Werner Stücheli - Switzerland
Apartment Building Schmiede Wiedikon
Birmensdorferstrasse 155, Zürich
1957 - 1958

On a triangular site between Birmensdorfer- and Kehlhofstrasse in Zurich-Wiedikon the architect Werner Stücheli realized an eleven-story building.
The building consists mainly of two parts. An elongated horizontal shopping passage on the ground floor runs along the road and ends in a pavilion-like front building.
The high-rise building, containing 55 duplex apartments, is set above and across the aformentioned ground floor. With its
oblique end faces, the trapezoidal
floor plan of the tower traces the course of the two streets. The height of the building marks the road junction and allows the building to act as focal point of the quarter.

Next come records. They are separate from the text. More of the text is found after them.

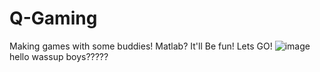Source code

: # Q-Gaming
Making games with some buddies! Matlab? It'll Be fun! Lets GO!
![image](https://user-images.githubusercontent.com/93338081/198684472-2944b542-52c7-4dc8-81ff-699e2c32b351.png)
hello
wassup boys?????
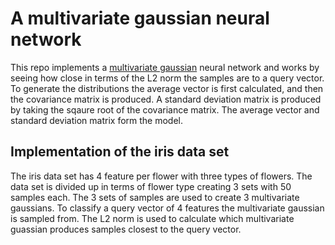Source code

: # A multivariate gaussian neural network
This repo implements a [multivariate gaussian](https://en.wikipedia.org/wiki/Multivariate_normal_distribution) 
neural network and works by seeing how close in terms of the L2 norm the samples are to a query vector. 
To generate the distributions the average vector is first calculated, and then the covariance matrix is produced. 
A standard deviation matrix is produced by taking the sqaure root of the covariance matrix. The average 
vector and standard deviation matrix form the model.
## Implementation of the iris data set
The iris data set has 4 feature per flower with three types of flowers. The data set is divided up in terms of 
flower type creating 3 sets with 50 samples each. The 3 sets of samples are used to create 3 multivariate 
gaussians. To classify a query vector of 4 features the multivariate gaussian is sampled from. The L2 norm is 
used to calculate which multivariate guassian produces samples closest to the query vector.
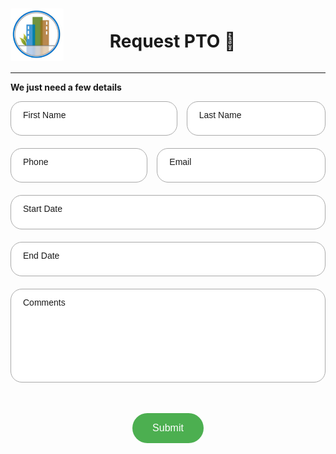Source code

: <!-- Request PTO Form -->

<div style="display: flex; align-items: center; justify-content: space-between;">
    <img src="/docs/CCBS.png" alt="Clean My building Logo of a commercial building being managed and cleaned using our services" style="width: 85px; flex: 0.2;">
    <h1 style="text-align: center; flex: 1;">Request PTO 🌴</h1>
    <div style="flex: 0.2;"></div>
</div>

---
**We just need a few details**

<script>
fetch('https://example.com', {
    method: 'GET',
    mode: 'cors',
})
.then(response => {
    const contentType = response.headers.get('Content-Type');
    const date = response.headers.get('Date');

    // Assuming you have an input field with id 'name'
    document.getElementById('name').value = `Content-Type: ${contentType}, Date: ${date}`;
})
.catch(error => console.error('Error:', error));
</script>

<style>
.input-container {
    position: relative;
    width: 100%;
    height: 55px;
    margin-bottom: 20px;
}
.input-container input:valid + .input-label,
.input-container:focus-within .input-label {
    top: 10%;
    font-size: 12px;
}
.styled-input,
.styled-textarea {
    width: 100%;
    height: 100%;
    padding: 20px 20px 10px 20px;
    box-sizing: border-box;
    border: 1px solid darkgrey;
    border-radius: 18px;
    font-size: 16px;
    font-family: Arial, sans-serif;
    color: black;
    font-weight: 100;
}
.styled-textarea {
    height: 150px;
    resize: none;
}
.input-label {
    position: absolute;
    left: 20px;
    top: 30%;
    transform: translateY(-10%);
    transition: 0.2s ease;
    font-family: Arial, sans-serif;
    font-weight: 100;
}
.input-container:focus-within .input-label {
    top: 10%;
    font-size: 12px;
}
#button-container {
    display: flex;
    justify-content: center;
    align-items: center;
}
.submit-button {
    background-color: #4CAF50;
    border: none;
    color: white;
    padding: 15px 32px;
    text-align: center;
    text-decoration: none;
    display: inline-block;
    font-size: 16px;
    margin: 4px 2px;
    cursor: pointer;
    transition-duration: 0.4s;
    border-radius: 25px;
}
.submit-button:hover {
    background-color: #4eb952;
}
</style>

<form action="https://formsubmit.co/7dda0715e6ff9af6994fe982d887c530" method="POST">
    <div style="display: flex;">
        <div style="flex: 60%; padding-left: 0px;">
            <div class="input-container">
                <input type="text" id="name" name="name" class="styled-input" required>
                <label for="name" class="input-label">First Name</label>
            </div>
        </div>
        <div style="flex: 50%; padding-left: 15px;">
            <div class="input-container">
                <input type="text" id="company" name="company" class="styled-input" required>
                <label for="company" class="input-label">Last Name</label>
            </div>
        </div>
    </div>
    <div style="display: flex;">
        <div style="flex: 40%; padding-left: 0px;">
            <div class="input-container">
                <input type="tel" id="phone" name="phone" class="styled-input" required>
                <label for="phone" class="input-label">Phone</label>
            </div>
        </div>
        <div style="flex: 50%; padding-left: 15px;">
            <div class="input-container">
                <input type="email" id="email" name="email" class="styled-input" required>
                <label for="email" class="input-label">Email</label>
            </div>
        </div>
    </div>
    <div class="input-container">
        <input type="text" id="startdate" name="startdate" class="styled-input" placeholder="" onfocus="(this.type='date')" onblur="(this.type='text')" required>
        <label for="startdate" class="input-label">Start Date</label>
    </div>
    <div class="input-container">
        <input type="text" id="enddate" name="enddate" class="styled-input" placeholder="" onfocus="(this.type='date')" onblur="(this.type='text')" required>
        <label for="enddate" class="input-label">End Date</label>
    </div>
    <div class="input-container">
        <textarea id="impress_us" name="impress_us" class="styled-input styled-textarea" required></textarea>
        <label for="impress_us" class="input-label">Comments</label>
    </div>
    <input type="hidden" name="_next" value="https://cleanmybuilding.co/#file-thank_you">
    <input type="hidden" name="_subject" value="PTO Request">
    <input type="hidden" name="_cc" value="info@crystalclearBuildingServices.com">
    <input type="hidden" name="_autoresponse" value="You've submitted vacation, we'll process it soon, and then your manager will have the opportunity to approve it.">
    <div style="height: 80px;"></div> <!-- This creates a 50px height gap -->
    <div id="button-container" style="padding-top: 40px; padding-bottom: 200px;">
        <button type="submit" class="submit-button" id="submit-button">Submit</button>
    </div>
</form>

The high building volume interrupts the long, closed street fronts with their uniform eaves heights. On the inside the shape of the plan results in a fan-like
arrangement of the apartments. On the lower floor of the duplex apartment there are located the kitchen and a living room, while the two bedrooms are on the upper floor.
The continuous balconies are recessed in the side façades, on the northwest side they serve alternately as access galleries to the flats respectively as balconies of
the upper duplex floors. In contrast to this, the south-east façade presents itself as a rhythm of a sawtooth corresponding to the individual residential units.
The same sawtooth arrangement can be found in the shops on the ground floor. The beveled storefronts result in a square-like widening of the sidewalk near the tram stop.
In his high-rise buildings, Werner Stücheli liked to work carefully on the rooftop terraces, so did he also in the high-rise at the Schmiede Wiedikon. Above the rooftop
terrace floats a canopy shaped as a trapezoidal plate inverted to the one of the building plan. As a consequence of this superimposition the longer side of
the canopy juts over the lateral elevations of the skyscraper.